I'm working with SQL Server database; database instance encoding is "SQL_Latin1_General_CP1_CI_AS".
The following code:
UPDATE ...
SET field = CHAR(136)
WHERE...
puts in field the following symbol: ˆ
But! In Latin1 code table 127-159 codes are just not defined! How comes it inserts this symbol?
And what's more confusing, when I read this field value to string variable in C# and convert it to char, I get the code 710 instead of 136.
I tried to use encoding conversion:
var latin1Encoding = Encoding.GetEncoding("iso-8859-1");
var test = latin1Encoding.GetBytes(field); // field is a string read from db
But in this case I get code 94 which is ^ (looks similar, but it's not the same, and I need exactly same).
But!

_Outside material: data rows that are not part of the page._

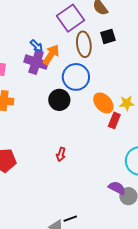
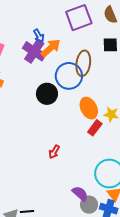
brown ellipse: (84, 44) -> (83, 63), moved
red arrow: (61, 154) -> (54, 152), moved

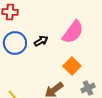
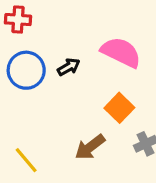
pink semicircle: (73, 32) -> (121, 52), turned -100

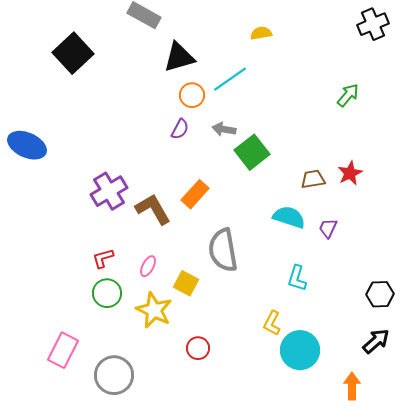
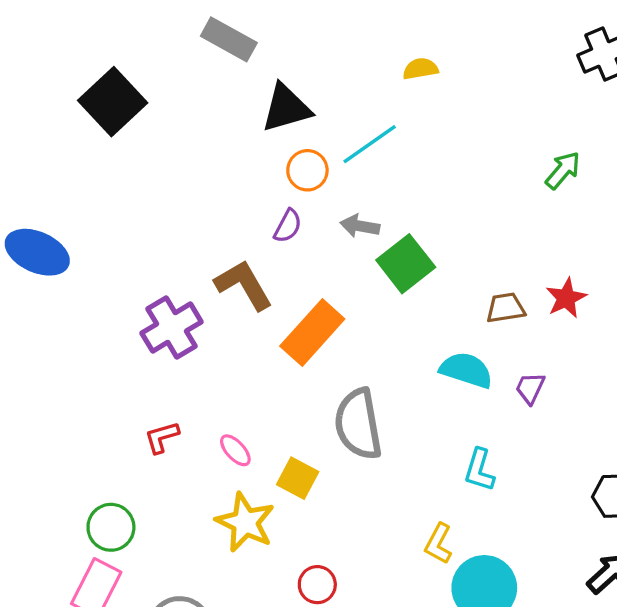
orange rectangle: (195, 194) -> (312, 332), size x1.4
brown L-shape: (153, 209) -> (244, 285), moved
pink ellipse: (148, 266) -> (235, 450), turned -70
green circle: (107, 293) -> (111, 527), moved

In Latin1 code table 127-159 codes are just not defined!
In ISO-8859-1, character 136 is defined, but it's a seldom-used and largely pointless control character.
But SQL_Latin1_General_CP1_CI_AS, despite the name “Latin1”, is not ISO-8859-1. It's the Western European ANSI code page, 1252, which is similar to ISO-8859-1, but has a bunch of different symbols in the range 128–159.
Character 136 in code page 1252 is U+02C6 MODIFIER LETTER CIRCUMFLEX ACCENT, ˆ
; decimal code point number 710.
in this case I get code 94 which is ^
Yes, you're asking for a conversion to ISO-8859-1, which doesn't include the character U+02C6, so you get the “best fit fallback”, which is a character that looks a bit like that one you wanted. This is usually a bad thing; many of the fallbacks chosen are highly questionable. You can change this behaviour using an EncoderFallback, for example to throw an exception instead.